The compromise involves putting two measures on the November ballot. One would ask voters to approve reallocating the sales tax revenue to the City of San Antonio to use for short-term coronavirus response initiatives, including funding workforce development programs. The other would ask voters to shift that same sales tax revenue to VIA permanently after the City has collected the maximum approved amount.

On Thursday, Nirenberg maintained that he wants to continue some level of funding for every initiative involved: aquifer, trails, workforce training, education, and long-term transportation.
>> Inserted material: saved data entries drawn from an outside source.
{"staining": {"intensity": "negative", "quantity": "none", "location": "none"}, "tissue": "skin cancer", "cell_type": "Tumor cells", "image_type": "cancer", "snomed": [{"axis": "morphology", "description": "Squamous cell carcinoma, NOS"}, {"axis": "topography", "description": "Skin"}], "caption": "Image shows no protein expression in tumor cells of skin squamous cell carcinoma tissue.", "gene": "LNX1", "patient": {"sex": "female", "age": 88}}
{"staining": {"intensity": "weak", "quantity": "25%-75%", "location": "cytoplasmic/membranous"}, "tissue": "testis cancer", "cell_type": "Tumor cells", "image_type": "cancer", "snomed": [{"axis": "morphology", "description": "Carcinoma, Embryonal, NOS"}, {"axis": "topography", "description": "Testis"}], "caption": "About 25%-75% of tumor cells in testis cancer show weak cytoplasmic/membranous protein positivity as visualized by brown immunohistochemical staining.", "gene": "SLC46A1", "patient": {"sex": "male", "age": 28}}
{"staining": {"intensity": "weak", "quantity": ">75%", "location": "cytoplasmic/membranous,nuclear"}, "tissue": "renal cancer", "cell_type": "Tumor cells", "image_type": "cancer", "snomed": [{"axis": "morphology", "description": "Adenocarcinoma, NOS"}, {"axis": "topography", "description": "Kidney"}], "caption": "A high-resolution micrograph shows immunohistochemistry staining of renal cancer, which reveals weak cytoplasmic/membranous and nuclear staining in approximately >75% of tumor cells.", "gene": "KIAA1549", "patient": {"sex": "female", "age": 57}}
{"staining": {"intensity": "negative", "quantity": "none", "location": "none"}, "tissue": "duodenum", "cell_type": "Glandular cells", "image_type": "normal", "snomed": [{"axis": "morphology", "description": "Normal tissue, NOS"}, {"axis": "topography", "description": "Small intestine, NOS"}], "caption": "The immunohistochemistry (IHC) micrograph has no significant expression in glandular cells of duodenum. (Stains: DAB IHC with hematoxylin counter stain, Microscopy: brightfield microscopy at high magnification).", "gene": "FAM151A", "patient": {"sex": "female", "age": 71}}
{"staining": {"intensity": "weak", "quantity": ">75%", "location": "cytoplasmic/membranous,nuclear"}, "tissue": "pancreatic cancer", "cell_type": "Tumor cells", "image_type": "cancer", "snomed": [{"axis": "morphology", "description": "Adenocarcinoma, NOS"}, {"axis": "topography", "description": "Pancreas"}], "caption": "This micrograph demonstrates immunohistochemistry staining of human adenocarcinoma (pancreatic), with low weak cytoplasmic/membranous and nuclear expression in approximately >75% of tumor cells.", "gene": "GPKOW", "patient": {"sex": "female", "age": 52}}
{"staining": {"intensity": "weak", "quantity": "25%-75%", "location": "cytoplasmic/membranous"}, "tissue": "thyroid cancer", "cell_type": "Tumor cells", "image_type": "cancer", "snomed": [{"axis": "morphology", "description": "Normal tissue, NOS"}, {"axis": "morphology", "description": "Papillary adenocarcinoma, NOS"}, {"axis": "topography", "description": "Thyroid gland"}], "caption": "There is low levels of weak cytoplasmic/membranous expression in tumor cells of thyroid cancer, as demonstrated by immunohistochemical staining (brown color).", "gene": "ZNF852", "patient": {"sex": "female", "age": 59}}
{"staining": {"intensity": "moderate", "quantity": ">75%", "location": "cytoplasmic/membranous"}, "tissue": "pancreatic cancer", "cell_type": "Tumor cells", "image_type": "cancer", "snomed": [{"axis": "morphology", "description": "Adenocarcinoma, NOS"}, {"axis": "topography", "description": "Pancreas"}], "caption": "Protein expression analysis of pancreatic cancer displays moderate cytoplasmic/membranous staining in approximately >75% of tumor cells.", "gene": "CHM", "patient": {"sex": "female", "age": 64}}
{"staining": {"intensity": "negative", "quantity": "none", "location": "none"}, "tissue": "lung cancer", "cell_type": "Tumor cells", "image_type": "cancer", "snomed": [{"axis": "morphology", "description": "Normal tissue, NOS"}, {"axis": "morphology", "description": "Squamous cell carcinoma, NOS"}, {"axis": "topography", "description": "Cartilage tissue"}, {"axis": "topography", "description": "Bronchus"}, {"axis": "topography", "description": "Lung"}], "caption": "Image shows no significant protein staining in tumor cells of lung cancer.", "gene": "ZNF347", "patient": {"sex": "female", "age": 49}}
“I’m confident that if everybody looks big-picture, we can get it done,” Nirenberg said. “It should be a win-win-win.”

Aquifer and trails advocates remain skeptical.

“Why fix what isn’t broken?” said Hammer, who led the advisory board when it passed a resolution in February against defunding the trails initiatives.

Earlier this year, local environmentalists were split in their reactions to Nirenberg’s proposal.

“Our groups did not like the previous proposals because there were such cuts in funding and no secure funding for the greenway trails,” said Annalisa Peace, executive director of the Greater Edwards Aquifer Alliance.

Francine Romero, chair of the Conservation Advisory Board that oversees the aquifer program, is part of a small group that was tentatively open to using the City’s income from SAWS to keep the EAPP going.

“A lot of other people said, ‘Forget your alternative; we’re going to battle for that eighth-cent tax,’” Romero said. “And I absolutely support them in that. But we were saying, ‘Yeah, this sounds like a good alternative.’ We just wanted things clarified; we wanted to see it in writing.”

One outcome of the pandemic and subsequent recession is that all the parties have more time to come to an agreement. Officials expect the collection of the full $180 million in the current round of aquifer and trails funding to continue until next summer.

Even so, as the economic crisis deepens and spreads to more sectors, local government leaders struggle to project how much tax revenue they’ll receive. The amount of land that both programs can preserve also is closely tied to the local real estate market.

“You can go downtown and it’s like a ghost town,” Wolff said by phone Thursday. “You can imagine what those [property] values are going to be. It’s hard to tell what’s going to happen.”

Brendan Gibbons is a former senior reporter at the San Antonio Report. He is an environmental journalist for Oil & Gas Watch.